高血圧の治療に必要な降圧薬、抗うつ薬、抗てんかん薬、睡眠薬、H2ブロッカー、高脂血症の治療に用いられる脂質異常症治療薬などが有名なところです。具体的には、以下の薬剤が挙げられます。

(降圧薬)
利尿薬(ラシックス、アルダクトンA、フルイトランなど)、αブロッカー(ミニプレスなど)、βブロッカー(インデラル、テノーミンなど)、カルシウム拮抗薬(アダラートなど)、ACE阻害薬(レニベースなど)
(抗うつ薬)
三環系抗うつ薬(トフラニールなど)、SSRI(パキシルなど)
(抗精神病薬)
フェノチアジン系 プロメタジンなど
(抗てんかん薬)
カルバマゼピン(テグレトールなど)
(睡眠薬)
フェノバルビタール(フェノバールなど)
(H2ブロッカー)
シメチジン(タガメットなど)
(脂質異常症治療剤)
スタチン系(リピトールなど)、フィブラート系(ベザトールSRなど)

下線が引かれた薬剤はED診療ガイドラインにて、EDを起こす頻度が中等度以上とされている薬剤になります。
上に書かれた薬の中でも、特に降圧薬と精神疾患の薬に関する薬剤性ED発生の報告が多いようです。
降圧薬ではアンジオテンシン受容体拮抗薬であるARB(ニューロタン、ディオバン、ブロプレスなど)はED発生の報告が少ないと言われています。
このように多くの薬が薬剤性EDを起こす可能性はあるのですが、ED以外の病気を治療するために処方されているので、自己判断で中止するのは危険なのでやめた方がいいでしょう。
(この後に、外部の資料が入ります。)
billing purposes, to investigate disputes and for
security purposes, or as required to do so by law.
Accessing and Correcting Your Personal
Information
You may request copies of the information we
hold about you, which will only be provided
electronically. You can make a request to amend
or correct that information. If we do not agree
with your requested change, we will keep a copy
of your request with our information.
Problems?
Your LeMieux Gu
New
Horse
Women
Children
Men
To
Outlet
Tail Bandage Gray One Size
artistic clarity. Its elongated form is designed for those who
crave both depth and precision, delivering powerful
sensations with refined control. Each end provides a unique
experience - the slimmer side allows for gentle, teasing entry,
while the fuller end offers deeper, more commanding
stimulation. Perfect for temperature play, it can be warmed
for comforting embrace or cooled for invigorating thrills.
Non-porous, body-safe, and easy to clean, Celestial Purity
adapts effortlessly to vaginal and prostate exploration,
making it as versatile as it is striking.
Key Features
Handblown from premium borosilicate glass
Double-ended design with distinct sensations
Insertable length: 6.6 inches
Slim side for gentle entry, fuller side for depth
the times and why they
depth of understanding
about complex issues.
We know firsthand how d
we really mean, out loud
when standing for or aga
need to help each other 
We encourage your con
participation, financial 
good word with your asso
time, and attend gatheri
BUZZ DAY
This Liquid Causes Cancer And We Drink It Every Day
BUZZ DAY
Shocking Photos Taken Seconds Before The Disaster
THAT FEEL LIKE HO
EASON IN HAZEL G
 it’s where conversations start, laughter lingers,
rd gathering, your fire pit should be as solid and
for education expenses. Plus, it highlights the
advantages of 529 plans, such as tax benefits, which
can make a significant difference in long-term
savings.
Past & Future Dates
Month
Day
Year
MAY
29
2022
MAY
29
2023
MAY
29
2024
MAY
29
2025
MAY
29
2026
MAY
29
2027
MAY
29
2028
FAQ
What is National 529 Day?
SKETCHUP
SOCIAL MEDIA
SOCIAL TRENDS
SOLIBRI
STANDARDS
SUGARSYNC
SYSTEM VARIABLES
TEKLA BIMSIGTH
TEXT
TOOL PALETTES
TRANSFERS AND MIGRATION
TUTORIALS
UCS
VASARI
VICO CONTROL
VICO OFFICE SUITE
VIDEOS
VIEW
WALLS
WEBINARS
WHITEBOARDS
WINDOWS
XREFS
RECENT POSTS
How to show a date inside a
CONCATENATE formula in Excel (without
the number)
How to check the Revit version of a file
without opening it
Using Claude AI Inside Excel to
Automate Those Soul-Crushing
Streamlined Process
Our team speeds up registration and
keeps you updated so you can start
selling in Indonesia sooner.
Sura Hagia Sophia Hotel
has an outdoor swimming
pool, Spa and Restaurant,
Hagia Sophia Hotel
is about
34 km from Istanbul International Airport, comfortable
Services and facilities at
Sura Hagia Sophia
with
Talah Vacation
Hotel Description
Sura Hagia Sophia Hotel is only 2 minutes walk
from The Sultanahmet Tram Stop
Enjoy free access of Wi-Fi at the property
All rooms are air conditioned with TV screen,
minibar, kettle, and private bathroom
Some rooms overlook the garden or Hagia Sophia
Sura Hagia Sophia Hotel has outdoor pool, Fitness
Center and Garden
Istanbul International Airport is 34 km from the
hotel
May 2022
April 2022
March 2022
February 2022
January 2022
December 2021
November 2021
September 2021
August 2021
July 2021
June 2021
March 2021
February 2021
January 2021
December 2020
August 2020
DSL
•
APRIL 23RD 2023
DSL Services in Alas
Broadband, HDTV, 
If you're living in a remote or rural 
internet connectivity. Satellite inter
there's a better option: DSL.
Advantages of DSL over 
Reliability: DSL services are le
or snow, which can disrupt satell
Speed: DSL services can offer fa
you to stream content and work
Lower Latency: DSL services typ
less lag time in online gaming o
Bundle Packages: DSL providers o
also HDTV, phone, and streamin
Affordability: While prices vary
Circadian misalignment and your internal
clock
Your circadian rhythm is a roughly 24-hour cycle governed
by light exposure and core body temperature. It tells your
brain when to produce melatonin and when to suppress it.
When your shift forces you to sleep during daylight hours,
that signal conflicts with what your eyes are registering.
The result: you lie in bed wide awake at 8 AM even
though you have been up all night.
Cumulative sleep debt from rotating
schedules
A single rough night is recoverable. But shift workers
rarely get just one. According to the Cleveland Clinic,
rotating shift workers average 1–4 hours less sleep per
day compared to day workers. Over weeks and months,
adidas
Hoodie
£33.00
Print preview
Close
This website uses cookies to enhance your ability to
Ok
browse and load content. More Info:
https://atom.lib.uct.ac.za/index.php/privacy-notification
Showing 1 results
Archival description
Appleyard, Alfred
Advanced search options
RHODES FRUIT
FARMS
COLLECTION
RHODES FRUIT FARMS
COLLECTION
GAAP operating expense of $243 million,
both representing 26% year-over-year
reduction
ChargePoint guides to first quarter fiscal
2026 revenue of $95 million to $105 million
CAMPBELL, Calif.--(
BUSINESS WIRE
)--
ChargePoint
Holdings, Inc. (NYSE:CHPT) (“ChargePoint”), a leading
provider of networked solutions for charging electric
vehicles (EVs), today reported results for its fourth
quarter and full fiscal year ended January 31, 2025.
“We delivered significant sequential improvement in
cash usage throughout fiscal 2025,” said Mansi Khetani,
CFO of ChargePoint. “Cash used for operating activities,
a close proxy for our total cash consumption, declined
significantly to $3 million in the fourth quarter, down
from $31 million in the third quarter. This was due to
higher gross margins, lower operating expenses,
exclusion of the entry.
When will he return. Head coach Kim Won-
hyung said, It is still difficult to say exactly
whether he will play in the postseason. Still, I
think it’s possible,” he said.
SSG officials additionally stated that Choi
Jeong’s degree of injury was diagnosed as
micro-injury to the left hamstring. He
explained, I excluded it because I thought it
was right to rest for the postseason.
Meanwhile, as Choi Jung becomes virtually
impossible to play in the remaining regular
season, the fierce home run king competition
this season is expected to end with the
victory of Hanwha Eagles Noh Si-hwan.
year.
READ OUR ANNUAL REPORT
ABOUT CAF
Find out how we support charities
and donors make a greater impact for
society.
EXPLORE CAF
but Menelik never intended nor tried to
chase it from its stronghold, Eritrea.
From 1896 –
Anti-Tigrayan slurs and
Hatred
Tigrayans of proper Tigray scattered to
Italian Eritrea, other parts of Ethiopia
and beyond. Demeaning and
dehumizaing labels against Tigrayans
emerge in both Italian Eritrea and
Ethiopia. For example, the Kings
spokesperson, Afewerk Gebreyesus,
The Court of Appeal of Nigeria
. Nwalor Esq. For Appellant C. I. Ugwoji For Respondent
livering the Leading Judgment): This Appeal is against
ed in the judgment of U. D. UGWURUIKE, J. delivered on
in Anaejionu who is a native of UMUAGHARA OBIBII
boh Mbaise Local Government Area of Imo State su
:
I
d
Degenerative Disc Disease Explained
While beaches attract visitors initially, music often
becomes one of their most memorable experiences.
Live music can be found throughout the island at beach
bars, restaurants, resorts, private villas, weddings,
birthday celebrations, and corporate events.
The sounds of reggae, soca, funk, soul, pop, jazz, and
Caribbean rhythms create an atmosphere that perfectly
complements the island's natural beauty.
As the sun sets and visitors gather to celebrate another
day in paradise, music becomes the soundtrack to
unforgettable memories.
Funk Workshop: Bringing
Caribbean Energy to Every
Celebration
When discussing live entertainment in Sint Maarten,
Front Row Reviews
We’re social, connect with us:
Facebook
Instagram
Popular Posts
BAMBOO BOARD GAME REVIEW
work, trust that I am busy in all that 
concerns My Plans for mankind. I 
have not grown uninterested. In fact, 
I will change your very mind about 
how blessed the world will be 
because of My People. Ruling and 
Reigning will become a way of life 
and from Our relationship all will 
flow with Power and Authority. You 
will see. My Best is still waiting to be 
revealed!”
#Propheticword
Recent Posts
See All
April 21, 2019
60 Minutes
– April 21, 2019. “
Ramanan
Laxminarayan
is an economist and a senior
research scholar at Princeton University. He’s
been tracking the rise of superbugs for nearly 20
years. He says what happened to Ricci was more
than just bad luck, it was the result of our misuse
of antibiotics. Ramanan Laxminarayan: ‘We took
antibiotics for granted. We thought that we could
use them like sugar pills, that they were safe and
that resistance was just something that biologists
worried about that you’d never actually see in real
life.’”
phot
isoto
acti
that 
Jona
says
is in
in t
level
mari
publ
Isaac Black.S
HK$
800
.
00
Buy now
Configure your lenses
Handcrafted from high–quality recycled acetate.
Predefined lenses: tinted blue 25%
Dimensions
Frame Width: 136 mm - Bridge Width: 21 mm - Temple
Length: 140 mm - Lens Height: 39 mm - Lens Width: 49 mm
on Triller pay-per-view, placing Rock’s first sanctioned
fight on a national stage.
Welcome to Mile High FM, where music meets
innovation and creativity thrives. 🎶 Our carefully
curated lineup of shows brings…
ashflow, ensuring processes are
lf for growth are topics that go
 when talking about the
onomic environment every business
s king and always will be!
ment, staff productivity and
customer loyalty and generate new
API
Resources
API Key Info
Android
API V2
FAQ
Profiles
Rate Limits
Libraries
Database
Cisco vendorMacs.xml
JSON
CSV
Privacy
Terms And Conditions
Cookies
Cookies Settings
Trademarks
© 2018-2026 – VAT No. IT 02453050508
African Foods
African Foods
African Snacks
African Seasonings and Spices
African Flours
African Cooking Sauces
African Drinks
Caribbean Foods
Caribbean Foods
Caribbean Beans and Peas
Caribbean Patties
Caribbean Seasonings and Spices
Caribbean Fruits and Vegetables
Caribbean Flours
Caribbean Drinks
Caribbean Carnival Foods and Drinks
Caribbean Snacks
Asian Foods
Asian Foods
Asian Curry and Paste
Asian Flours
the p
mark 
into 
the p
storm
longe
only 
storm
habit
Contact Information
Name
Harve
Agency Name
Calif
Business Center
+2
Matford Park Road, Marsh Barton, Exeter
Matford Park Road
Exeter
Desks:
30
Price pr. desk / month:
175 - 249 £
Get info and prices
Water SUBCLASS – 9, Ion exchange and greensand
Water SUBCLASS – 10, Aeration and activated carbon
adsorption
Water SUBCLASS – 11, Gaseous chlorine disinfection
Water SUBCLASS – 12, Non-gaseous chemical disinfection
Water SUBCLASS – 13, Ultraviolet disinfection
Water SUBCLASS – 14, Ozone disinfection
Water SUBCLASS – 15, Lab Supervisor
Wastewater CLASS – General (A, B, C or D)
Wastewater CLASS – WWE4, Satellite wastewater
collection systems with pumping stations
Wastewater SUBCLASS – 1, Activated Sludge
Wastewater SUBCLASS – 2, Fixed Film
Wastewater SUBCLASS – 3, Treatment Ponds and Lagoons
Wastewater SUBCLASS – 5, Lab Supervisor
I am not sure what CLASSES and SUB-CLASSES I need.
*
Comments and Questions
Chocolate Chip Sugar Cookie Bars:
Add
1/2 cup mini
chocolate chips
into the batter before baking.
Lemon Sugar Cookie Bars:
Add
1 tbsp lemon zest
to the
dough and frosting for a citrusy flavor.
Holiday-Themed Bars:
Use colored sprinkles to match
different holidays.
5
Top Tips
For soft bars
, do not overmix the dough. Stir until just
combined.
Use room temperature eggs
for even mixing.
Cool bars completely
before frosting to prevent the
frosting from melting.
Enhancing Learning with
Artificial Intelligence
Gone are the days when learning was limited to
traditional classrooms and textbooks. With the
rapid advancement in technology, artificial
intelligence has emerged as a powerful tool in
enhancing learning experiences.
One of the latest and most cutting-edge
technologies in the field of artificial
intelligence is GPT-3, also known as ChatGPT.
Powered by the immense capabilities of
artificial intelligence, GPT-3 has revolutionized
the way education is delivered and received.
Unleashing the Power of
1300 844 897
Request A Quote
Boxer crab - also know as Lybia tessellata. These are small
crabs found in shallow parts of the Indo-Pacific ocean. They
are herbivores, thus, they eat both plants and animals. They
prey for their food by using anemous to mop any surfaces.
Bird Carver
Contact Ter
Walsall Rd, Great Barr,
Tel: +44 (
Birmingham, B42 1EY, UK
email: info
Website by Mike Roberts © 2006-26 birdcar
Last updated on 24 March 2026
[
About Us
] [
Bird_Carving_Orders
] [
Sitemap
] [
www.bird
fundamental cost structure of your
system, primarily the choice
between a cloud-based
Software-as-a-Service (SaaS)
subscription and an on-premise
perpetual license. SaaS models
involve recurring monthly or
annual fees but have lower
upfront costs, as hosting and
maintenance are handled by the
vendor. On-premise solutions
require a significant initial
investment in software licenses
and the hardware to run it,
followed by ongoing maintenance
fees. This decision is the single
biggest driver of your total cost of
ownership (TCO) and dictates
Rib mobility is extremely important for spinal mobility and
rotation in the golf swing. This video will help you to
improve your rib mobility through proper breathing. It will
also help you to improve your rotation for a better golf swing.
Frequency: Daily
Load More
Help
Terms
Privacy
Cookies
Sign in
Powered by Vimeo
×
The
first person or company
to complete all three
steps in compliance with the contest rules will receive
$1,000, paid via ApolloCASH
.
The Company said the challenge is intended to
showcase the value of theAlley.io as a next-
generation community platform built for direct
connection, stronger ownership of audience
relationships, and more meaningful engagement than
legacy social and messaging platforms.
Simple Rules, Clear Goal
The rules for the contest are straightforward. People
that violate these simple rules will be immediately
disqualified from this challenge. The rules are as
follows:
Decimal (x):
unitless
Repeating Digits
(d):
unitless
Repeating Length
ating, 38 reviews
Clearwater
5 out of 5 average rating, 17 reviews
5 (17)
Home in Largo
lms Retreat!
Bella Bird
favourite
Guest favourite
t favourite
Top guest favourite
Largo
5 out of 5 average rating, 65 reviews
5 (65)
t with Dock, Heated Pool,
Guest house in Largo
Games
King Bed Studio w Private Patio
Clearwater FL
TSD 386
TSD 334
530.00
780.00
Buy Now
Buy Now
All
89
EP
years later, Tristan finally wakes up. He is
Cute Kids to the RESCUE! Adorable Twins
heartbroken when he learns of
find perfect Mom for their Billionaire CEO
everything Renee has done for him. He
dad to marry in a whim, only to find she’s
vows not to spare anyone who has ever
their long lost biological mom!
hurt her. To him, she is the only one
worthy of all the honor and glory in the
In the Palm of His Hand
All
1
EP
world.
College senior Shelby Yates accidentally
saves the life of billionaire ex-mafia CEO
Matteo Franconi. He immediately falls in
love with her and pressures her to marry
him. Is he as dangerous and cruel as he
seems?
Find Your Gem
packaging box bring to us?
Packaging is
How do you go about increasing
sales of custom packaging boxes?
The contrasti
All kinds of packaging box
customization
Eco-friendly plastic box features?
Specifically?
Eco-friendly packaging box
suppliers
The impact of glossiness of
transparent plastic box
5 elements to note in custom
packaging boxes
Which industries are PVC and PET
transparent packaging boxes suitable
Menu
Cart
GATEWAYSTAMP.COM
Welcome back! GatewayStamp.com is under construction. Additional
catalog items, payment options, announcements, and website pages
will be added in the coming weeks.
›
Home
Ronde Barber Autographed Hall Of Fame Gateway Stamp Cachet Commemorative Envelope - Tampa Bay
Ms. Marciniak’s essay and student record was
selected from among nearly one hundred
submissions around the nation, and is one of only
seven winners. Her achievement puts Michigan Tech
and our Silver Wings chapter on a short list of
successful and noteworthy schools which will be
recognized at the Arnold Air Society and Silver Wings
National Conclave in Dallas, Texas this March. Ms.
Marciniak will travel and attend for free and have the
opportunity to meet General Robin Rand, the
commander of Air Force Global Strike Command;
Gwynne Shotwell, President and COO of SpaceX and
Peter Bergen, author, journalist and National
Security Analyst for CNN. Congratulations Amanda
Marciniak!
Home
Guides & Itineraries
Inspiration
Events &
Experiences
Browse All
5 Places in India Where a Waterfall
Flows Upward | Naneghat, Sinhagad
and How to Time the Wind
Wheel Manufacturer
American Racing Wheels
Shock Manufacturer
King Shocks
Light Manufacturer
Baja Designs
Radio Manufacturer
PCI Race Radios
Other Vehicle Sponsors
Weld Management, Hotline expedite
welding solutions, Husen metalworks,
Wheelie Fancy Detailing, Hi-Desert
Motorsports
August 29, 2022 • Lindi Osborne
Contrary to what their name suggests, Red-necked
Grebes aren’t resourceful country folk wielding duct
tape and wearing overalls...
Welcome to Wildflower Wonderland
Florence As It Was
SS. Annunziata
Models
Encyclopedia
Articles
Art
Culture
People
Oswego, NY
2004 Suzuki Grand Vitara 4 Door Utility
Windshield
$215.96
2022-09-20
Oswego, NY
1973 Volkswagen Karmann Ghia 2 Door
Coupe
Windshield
高脂血症や高血圧を放置すれば、動脈硬化も進みますし、そもそも血圧が高すぎるとED治療薬を処方できない可能性もあります。
また、原因薬剤を中止してもEDが改善しにくいという報告もあることから、より慎重な判断が必要になってきます。
どちらにしても、まずED以外の病気の治療を優先することが多いでしょうね。